• Complete the following:
a - Please reproduce the stretch of the council meeting transcript from "The recommended action" through "DISTLER: Mr. Jenkins.".
b - According to the council meeting transcript, on what date did the City of Lenexa approve the co-responder agreement?

• Source:

COUNCILMEMBERS: Aye.

MAYOR DISTLER: Opposed nay. Motion passes. (Motion passes 7-0)

[Therefore, the motion was made by Councilmember Pflumm and seconded by Councilmember Sandifer to award the bid and approving and authorizing the Mayor to sign a contract for the 2016 Mill and Overlay Program with Superior Bowen, Kansas City, Missouri, in the amount of $4,879,466. The motion passed 7-0.]

2. CONSIDER AN AGREEMENT WITH THE CITY OF LENEXA AND JOHNSON COUNTY MENTAL HEALTH CENTER FOR A MENTAL HEALTH CO-RESPONDER PROGRAM.

MAYOR DISTLER: Item number 2 is to consider an agreement with the City of Lenexa and Johnson County Mental Health Center for a Mental Health Co-Responder Program.

Results of a 2009 study confirmed that Johnson County is experiencing large numbers of mentally ill people entering the County's criminal justice system. Other cities in Johnson County have implemented co-responder programs where a Qualified Mental Health Professional responds with officers on calls involving persons experiencing a mental health crisis and have had good results. The proposed agreement with the City of Lenexa and Johnson County Mental Health involves sharing resources and expenses to fund a shared co-responder position dedicated to both cities. The City of Lenexa approved the agreement on February 16, 2016.

The recommended action is to consider approving and authorizing the Mayor to sign the agreement. Is there any discussion from the Council? Mr. Kenig.

COUNCILMEMBER KENIG: Yeah. I just wanted to comment. I’ve very pleased to see this program. I think it’s a very worthwhile program. I think we all know that in our society people with mental health issues often don’t get the resources they need before it’s too late. And I think this really helps our officers be able to address those issues, identify those who are suffering from those and better be able to respond to calls in that manner. And I know that from just what I’ve read other communities that have implemented these types of programs have seen a lot of success, so I’m glad to see us go down this route.

MAYOR DISTLER: Mr. Jenkins.

• Extracted records:
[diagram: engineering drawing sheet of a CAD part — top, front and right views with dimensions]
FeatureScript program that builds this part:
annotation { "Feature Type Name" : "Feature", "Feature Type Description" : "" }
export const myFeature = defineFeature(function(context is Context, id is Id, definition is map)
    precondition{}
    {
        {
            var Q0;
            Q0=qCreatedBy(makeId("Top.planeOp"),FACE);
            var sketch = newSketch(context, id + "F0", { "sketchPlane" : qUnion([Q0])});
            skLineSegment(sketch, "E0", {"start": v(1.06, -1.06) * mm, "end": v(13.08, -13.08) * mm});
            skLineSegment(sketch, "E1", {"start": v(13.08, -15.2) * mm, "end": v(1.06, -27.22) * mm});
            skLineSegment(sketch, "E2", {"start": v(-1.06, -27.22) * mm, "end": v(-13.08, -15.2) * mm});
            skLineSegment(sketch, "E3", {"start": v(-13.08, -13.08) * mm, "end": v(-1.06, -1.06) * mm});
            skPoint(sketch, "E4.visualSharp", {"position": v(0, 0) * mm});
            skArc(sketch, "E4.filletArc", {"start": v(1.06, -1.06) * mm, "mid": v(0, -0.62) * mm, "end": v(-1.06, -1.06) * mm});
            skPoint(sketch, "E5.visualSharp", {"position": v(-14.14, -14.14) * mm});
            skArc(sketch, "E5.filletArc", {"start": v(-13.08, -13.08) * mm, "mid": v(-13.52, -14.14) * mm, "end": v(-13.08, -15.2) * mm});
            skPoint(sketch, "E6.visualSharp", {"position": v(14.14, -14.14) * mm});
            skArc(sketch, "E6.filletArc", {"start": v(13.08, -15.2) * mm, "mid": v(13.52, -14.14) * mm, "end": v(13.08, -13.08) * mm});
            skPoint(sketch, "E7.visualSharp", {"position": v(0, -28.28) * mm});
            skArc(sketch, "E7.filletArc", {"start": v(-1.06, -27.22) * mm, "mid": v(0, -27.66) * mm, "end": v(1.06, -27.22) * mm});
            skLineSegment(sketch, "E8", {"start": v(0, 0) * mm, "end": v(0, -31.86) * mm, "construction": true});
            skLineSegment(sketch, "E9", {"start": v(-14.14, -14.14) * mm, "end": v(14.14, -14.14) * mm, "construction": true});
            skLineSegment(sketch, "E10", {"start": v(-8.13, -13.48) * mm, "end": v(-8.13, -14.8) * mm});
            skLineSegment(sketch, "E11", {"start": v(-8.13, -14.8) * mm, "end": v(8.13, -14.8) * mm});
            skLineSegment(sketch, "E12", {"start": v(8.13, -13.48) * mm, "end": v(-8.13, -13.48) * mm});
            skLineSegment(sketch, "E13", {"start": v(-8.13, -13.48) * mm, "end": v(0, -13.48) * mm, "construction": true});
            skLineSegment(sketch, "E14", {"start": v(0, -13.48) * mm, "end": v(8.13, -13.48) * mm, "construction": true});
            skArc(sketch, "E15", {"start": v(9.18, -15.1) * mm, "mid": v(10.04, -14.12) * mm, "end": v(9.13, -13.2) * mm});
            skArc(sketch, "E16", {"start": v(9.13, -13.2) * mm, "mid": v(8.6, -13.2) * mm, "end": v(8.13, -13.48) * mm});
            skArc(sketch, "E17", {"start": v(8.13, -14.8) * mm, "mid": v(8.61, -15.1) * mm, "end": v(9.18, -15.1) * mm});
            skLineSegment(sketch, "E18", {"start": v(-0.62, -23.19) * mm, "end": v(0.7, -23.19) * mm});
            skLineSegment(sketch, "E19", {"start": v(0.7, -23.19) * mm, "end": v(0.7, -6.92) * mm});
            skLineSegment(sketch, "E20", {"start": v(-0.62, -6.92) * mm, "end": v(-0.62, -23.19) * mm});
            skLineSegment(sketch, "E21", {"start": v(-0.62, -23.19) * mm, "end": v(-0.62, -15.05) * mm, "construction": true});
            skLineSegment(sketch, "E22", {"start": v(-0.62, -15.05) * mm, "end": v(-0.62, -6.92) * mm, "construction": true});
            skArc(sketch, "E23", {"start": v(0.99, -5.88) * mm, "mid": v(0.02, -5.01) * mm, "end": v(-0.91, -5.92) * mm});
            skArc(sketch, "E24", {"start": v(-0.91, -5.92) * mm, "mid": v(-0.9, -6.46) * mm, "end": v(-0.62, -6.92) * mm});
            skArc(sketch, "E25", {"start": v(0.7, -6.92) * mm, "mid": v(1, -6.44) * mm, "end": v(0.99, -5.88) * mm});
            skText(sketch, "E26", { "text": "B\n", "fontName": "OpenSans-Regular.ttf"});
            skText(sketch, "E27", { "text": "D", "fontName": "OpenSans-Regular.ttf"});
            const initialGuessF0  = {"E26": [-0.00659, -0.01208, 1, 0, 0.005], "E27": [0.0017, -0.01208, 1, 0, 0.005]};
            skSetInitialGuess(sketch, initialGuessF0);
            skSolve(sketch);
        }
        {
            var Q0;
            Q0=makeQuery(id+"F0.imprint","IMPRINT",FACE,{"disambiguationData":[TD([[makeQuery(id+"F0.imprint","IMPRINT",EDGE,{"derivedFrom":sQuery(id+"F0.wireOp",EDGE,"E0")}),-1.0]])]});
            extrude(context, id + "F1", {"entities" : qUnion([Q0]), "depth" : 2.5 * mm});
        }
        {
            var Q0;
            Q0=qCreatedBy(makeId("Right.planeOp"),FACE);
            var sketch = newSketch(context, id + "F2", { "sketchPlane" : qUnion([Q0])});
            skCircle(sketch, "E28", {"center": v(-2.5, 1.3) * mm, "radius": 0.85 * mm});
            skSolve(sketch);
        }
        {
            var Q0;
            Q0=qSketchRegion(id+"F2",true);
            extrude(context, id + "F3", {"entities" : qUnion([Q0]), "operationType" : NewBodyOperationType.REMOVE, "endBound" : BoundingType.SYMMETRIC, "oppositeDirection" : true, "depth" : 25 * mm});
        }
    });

* * *

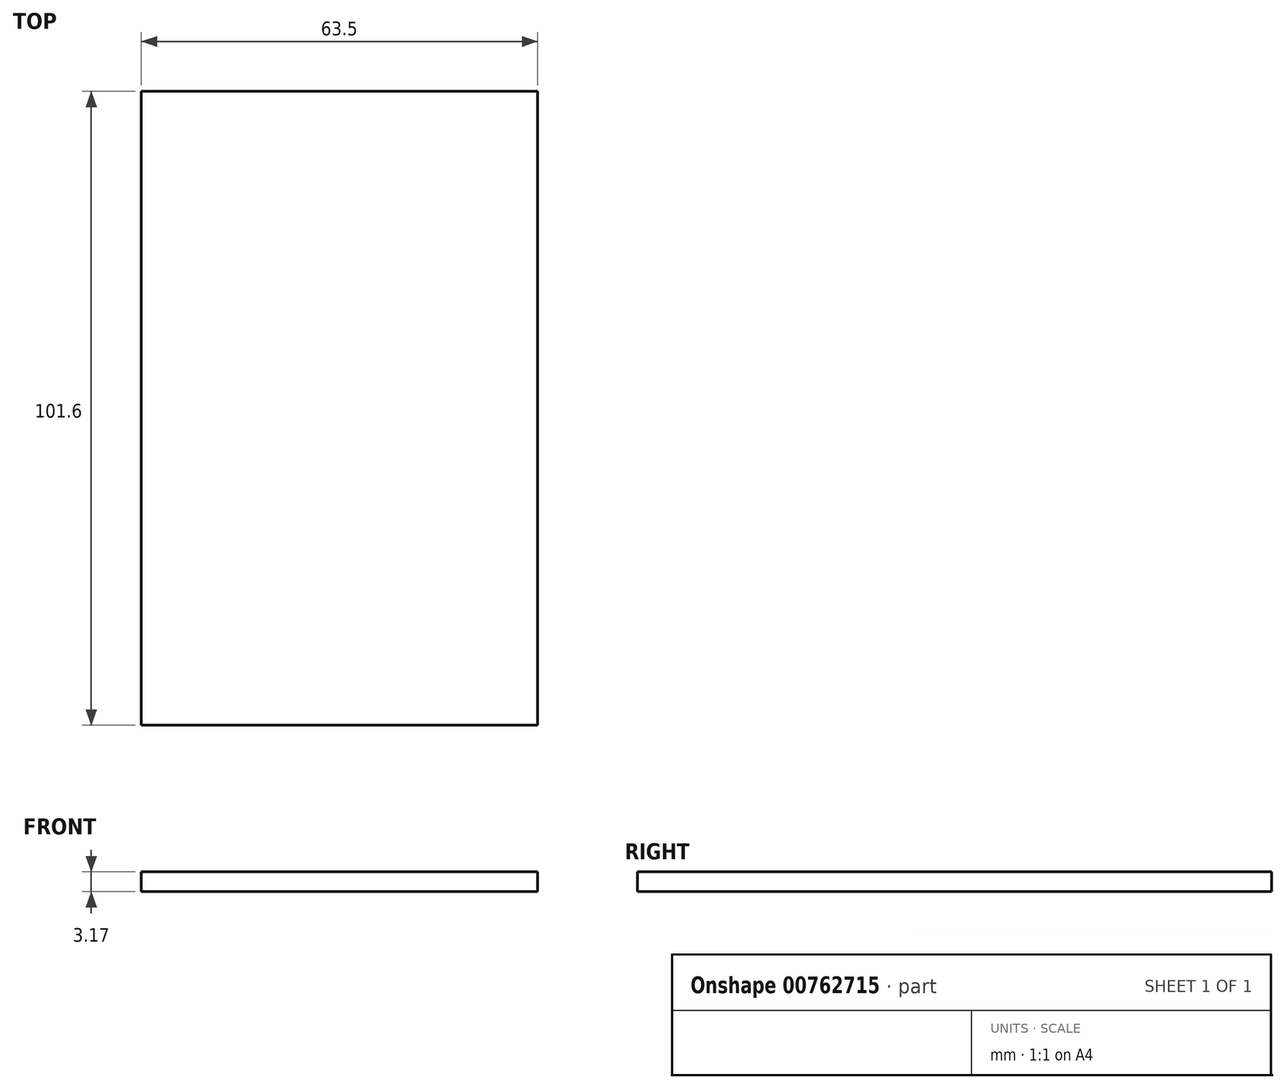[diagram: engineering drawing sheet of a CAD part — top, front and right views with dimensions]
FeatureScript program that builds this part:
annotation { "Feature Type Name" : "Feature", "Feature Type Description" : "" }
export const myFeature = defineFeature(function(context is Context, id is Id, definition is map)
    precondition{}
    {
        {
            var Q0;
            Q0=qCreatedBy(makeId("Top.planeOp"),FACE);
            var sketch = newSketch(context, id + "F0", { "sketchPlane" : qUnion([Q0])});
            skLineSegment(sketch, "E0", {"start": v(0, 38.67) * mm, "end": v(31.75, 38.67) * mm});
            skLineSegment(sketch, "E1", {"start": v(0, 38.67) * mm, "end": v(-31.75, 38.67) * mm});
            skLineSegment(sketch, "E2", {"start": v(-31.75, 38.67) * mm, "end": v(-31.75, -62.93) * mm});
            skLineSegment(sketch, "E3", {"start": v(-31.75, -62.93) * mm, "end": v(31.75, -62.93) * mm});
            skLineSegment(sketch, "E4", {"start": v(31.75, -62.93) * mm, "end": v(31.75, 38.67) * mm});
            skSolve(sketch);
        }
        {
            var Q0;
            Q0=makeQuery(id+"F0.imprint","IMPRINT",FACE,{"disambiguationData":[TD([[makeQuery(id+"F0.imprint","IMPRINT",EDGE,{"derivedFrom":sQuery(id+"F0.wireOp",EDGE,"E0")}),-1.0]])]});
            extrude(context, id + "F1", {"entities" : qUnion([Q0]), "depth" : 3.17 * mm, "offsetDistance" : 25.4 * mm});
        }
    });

• Solutions to the exercise:
a -
The recommended action is to consider approving and authorizing the Mayor to sign the agreement. Is there any discussion from the Council? Mr. Kenig.

COUNCILMEMBER KENIG: Yeah. I just wanted to comment. I’ve very pleased to see this program. I think it’s a very worthwhile program. I think we all know that in our society people with mental health issues often don’t get the resources they need before it’s too late. And I think this really helps our officers be able to address those issues, identify those who are suffering from those and better be able to respond to calls in that manner. And I know that from just what I’ve read other communities that have implemented these types of programs have seen a lot of success, so I’m glad to see us go down this route.

MAYOR DISTLER: Mr. Jenkins.

b - February 16, 2016.